The API is calculated using student's individual test scores as well as the subgroup test scores (i.e. male/female, African-America, Hispanic, Asian, etc.).

All students in grades 2-5 are required to take the CST, though some of the classes at our school were required to take the CST and the CAT6. At our school even the K-1 students (I taught first) were required to take the CAT6 but their scores did not count in the overall calculation of API.

Don't put too much weight on the API scores though. Ask a lot of questions. Stay away from any school that is a PI school (Program Improvement). These schools have not met their targeted scores for either the entire school or the sub-groups. The further you get on the PI scale (1-5) the more governmental involvement and requirements get thrust upon the kid until you reach the highest level and the government takes over. When I left our school we were a PI3 (I worked in South LA but many schools are PI unfortunately). You can't always tell if a school is a PI school though, so make sure you ask or look it up if you can.

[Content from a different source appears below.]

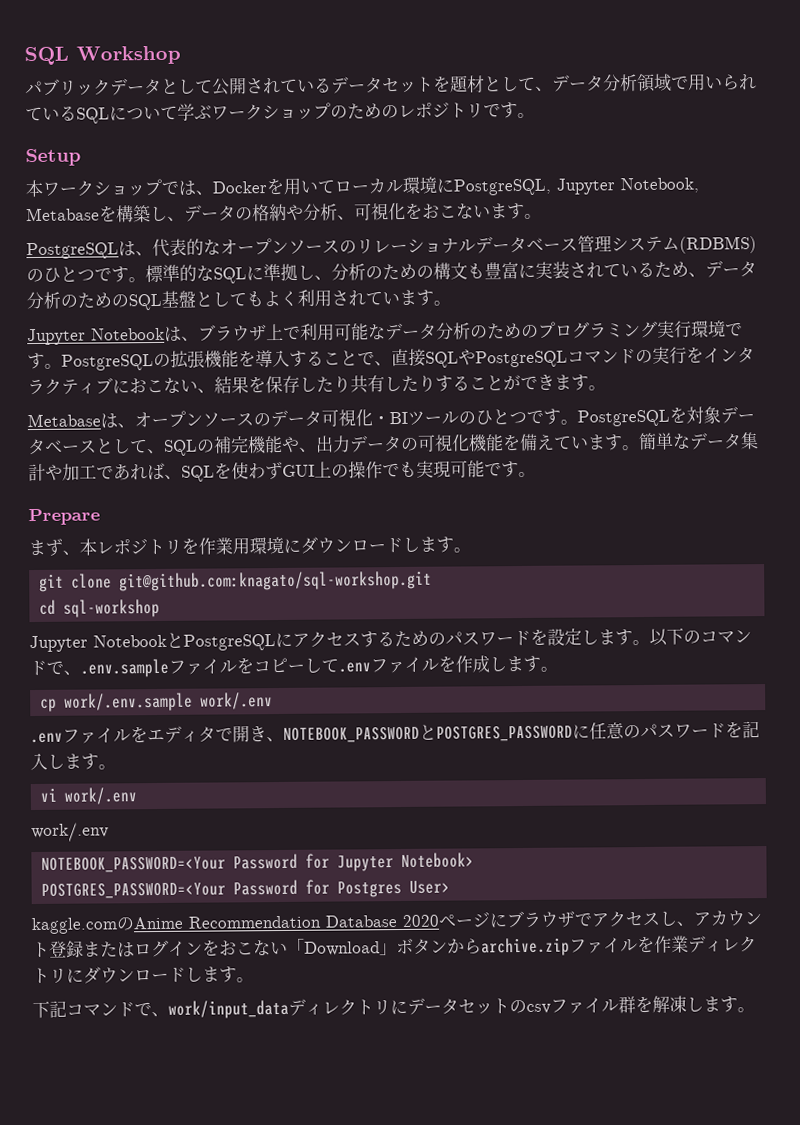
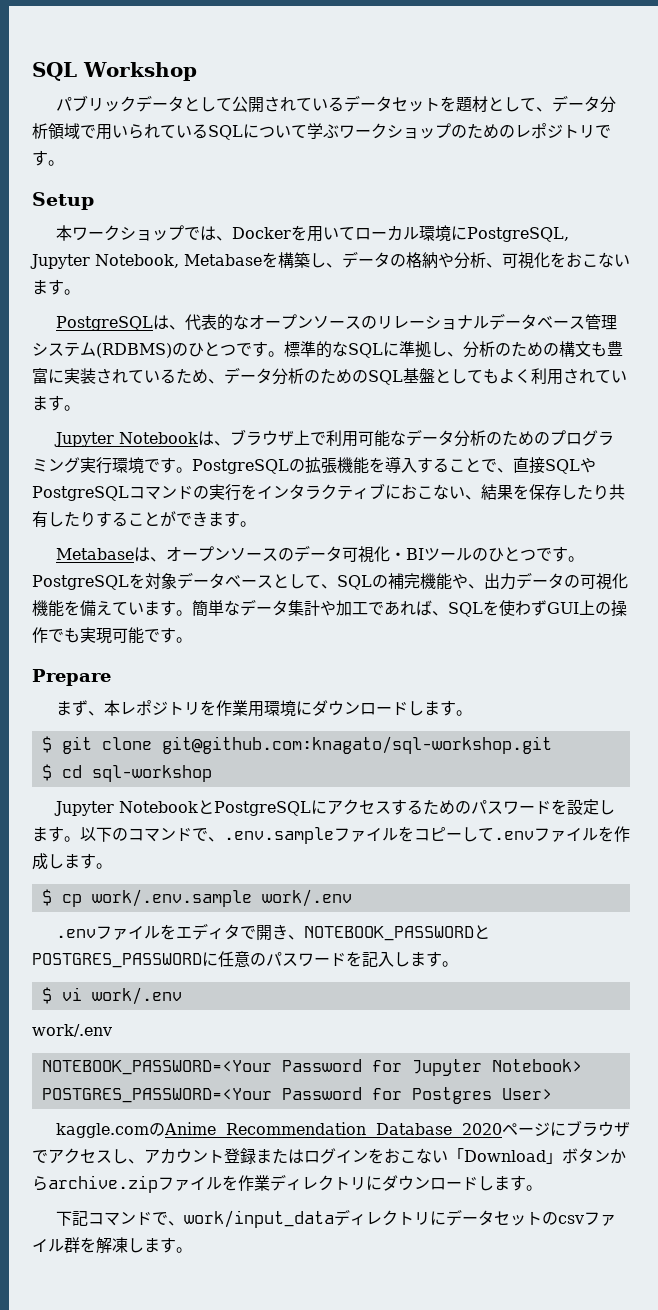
(471, 550) none -> [41,736,52,753] $
(433, 581) none -> [41,764,52,781] $
(558, 669) none -> [41,889,52,906] $
(116, 767) none -> [41,987,52,1004] $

I would also caution you to ask what the test-prep schedule is like. At our school, starting in January, we were required to devote 90 minutes of our instructional day to test-prep activities...for a test that wasn't until May. That meant that I lost 90 minutes every day of precious teaching time, and our scores didn't even count. Many teachers claim that they can't teach what they're supposed to teach anymore, because everyone is so worried about scoring high enough on the tests. It puts a lot of stress on everyone, from the teachers to the students.

If you do choose a private school, your kids may be exempt from all that testing nonsense. I went to private, catholic school for 12 years, and while we took standardized tests, the tests don't count in the way that the tests for public schools do, and our teachers were actually able to teach. My mom is currently a principal at one and it is similar there.